Nearly 30% of breast cancer metastasizes (spreads) to other organs, with bones being among the most frequent sites. Seeking to better understand how this happens, a team of researchers at the School of Science at Indiana University – Purdue University Indianapolis (IUPUI; Indianapolis, IN) used a fluorescence method to study the mechanics of cell migration, which can possibly explain how cancer cells generate enough force to move from the primary tumor site through the body and then settle into bones, says Jing Liu, an assistant professor in the school's Department of Physics, a Purdue University program and a co-corresponding author of the paper that describes the work.
"From a physics point of view, all the cell migration is driven by force," Liu says. "We really want to discover the force architecture of a cell and deliver the biomechanical and biophysical explanations toward cellular activities. The major focus of our lab is developing imaging methods to physically interpret cancer biology."
"We are working with mathematicians and engineers to develop a mathematical model and physical model of the cell migration," Liu says.
A tension sensor based on Förster resonance energy transfer (FRET; also referred to as fluorescence resonance energy transfer) was used to monitor the force dynamics during cell movement. The sensor, equipped with FRET molecules, acts like a spring to measure the tiny amount of force that is generated by the cancer cell through focal adhesion and that drives the cell to move. As the cancer cell moves, the spring expands—researchers measure the force by monitoring the change of FRET interactions.

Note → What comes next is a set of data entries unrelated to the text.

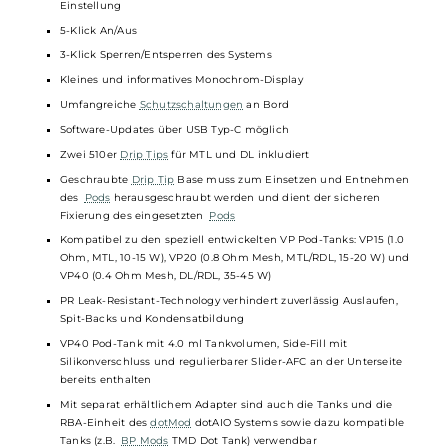
Dampfmodi: VW/Power, TC/TCR, Pure
Innovativer Pure Hybrid-Modus aus Watteinstellung mit
Temperaturberechnung im Hintergrund und effizienter Anti Dry
Hit Protection
Temperaturbereich TC bis 300°C
TC-Modi für verschiedene Drahtsorten mit Anti Dry-Hit Protectio
und individuellen TCR-Modi
Resistance Auto-Lock Feature im TC-Modus
7 verschiedene Leistungskurven (Preheat & Curve) voreingestellt
3 Speicherplätze für individuell erstellte Leistungskurven
Ergonomischer Feuerbutton
“Up/Down“ Auswahltasten zur Menüsteuerung und Parameter-
Einstellung
5-Klick An/Aus
3-Klick Sperren/Entsperren des Systems
Kleines und informatives Monochrom-Display
Umfangreiche
Schutzschaltungen
an Bord
Software-Updates über USB Typ-C möglich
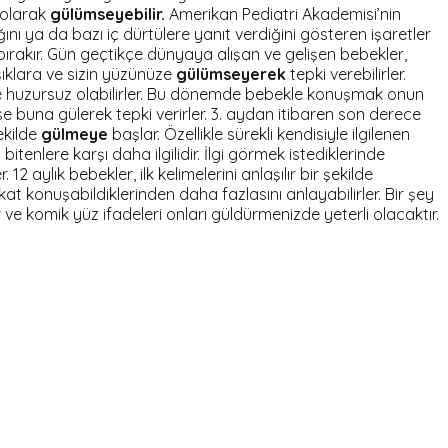
s olarak
gülümseyebilir.
Amerikan Pediatri Akademisi’nin
nı ya da bazı iç dürtülere yanıt verdiğini gösteren işaretler
ırakır. Gün geçtikçe dünyaya alışan ve gelişen bebekler,
şıklara ve sizin yüzünüze
gülümseyerek
tepki verebilirler.
lerde huzursuz olabilirler. Bu dönemde bebekle konuşmak onun
ise buna gülerek tepki verirler. 3. aydan itibaren son derece
şekilde
gülmeye
başlar. Özellikle sürekli kendisiyle ilgilenen
tenlere karşı daha ilgilidir. İlgi görmek istediklerinde
. 12 aylık bebekler, ilk kelimelerini anlaşılır bir şekilde
akat konuşabildiklerinden daha fazlasını anlayabilirler. Bir şey
r ve komik yüz ifadeleri onları güldürmenizde yeterli olacaktır.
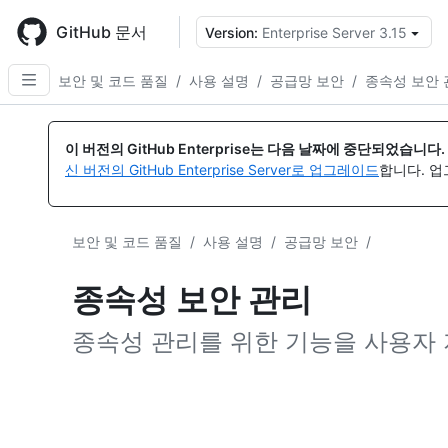
Skip
to
GitHub 문서
Version:
Enterprise Server 3.15
{
main
content
보안 및 코드 품질
/
사용 설명
/
공급망 보안
/
종속성 보안 
이 버전의 GitHub Enterprise는 다음 날짜에 중단되었습니다.
신 버전의 GitHub Enterprise Server로 업그레이드
합니다. 
보안 및 코드 품질
/
사용 설명
/
공급망 보안
/
종속성 보안 관리
종속성 관리를 위한 기능을 사용자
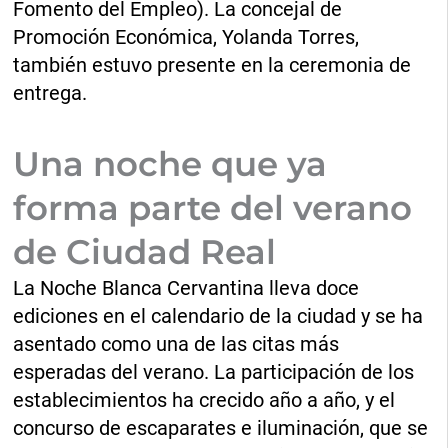
Fomento del Empleo). La concejal de
Promoción Económica, Yolanda Torres,
también estuvo presente en la ceremonia de
entrega.
Una noche que ya
forma parte del verano
de Ciudad Real
La Noche Blanca Cervantina lleva doce
ediciones en el calendario de la ciudad y se ha
asentado como una de las citas más
esperadas del verano. La participación de los
establecimientos ha crecido año a año, y el
concurso de escaparates e iluminación, que se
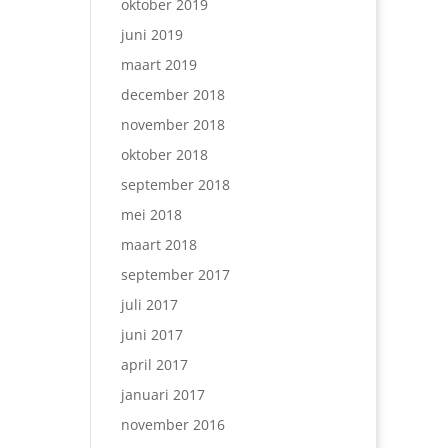
oktober 2019
juni 2019
maart 2019
december 2018
november 2018
oktober 2018
september 2018
mei 2018
maart 2018
september 2017
juli 2017
juni 2017
april 2017
januari 2017
november 2016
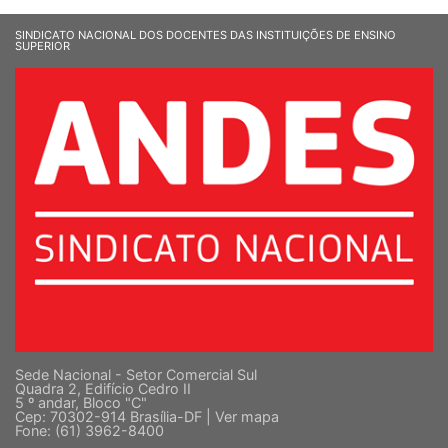
SINDICATO NACIONAL DOS DOCENTES DAS INSTITUIÇÕES DE ENSINO
SUPERIOR
Sede Nacional - Setor Comercial Sul
Quadra 2, Edifício Cedro II
5 º andar, Bloco "C"
Cep: 70302-914 Brasília-DF |
Ver mapa
Fone: (61) 3962-8400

The research team monitored the mobility of the cancer cells and found that when a cancer cell interacts with and gets very close to a bone cell, it exhibits low tensions and slow mobility, Liu says. The researchers hope this finding might lead to clues for how to control—and eventually stop—cell migration.
"This gives us a more precise measurement of how fast the cell is moving and where the cell will go to," Liu says. It will also provide feedback to cancer biologists, showing the impact of a drug or other treatment on the movement of the cells.
"The basic idea is to use imaging as a method to see some of the physical parameters in cancer biology," Liu says. "Instead of only being able to look at millions of cells at time, technology has enabled us to examine a single cell. When the system is going smaller and smaller, the physical parameters inside the biological system become more and more useful and more and more important."
Full details of the work appear in the journal Scientific Reports.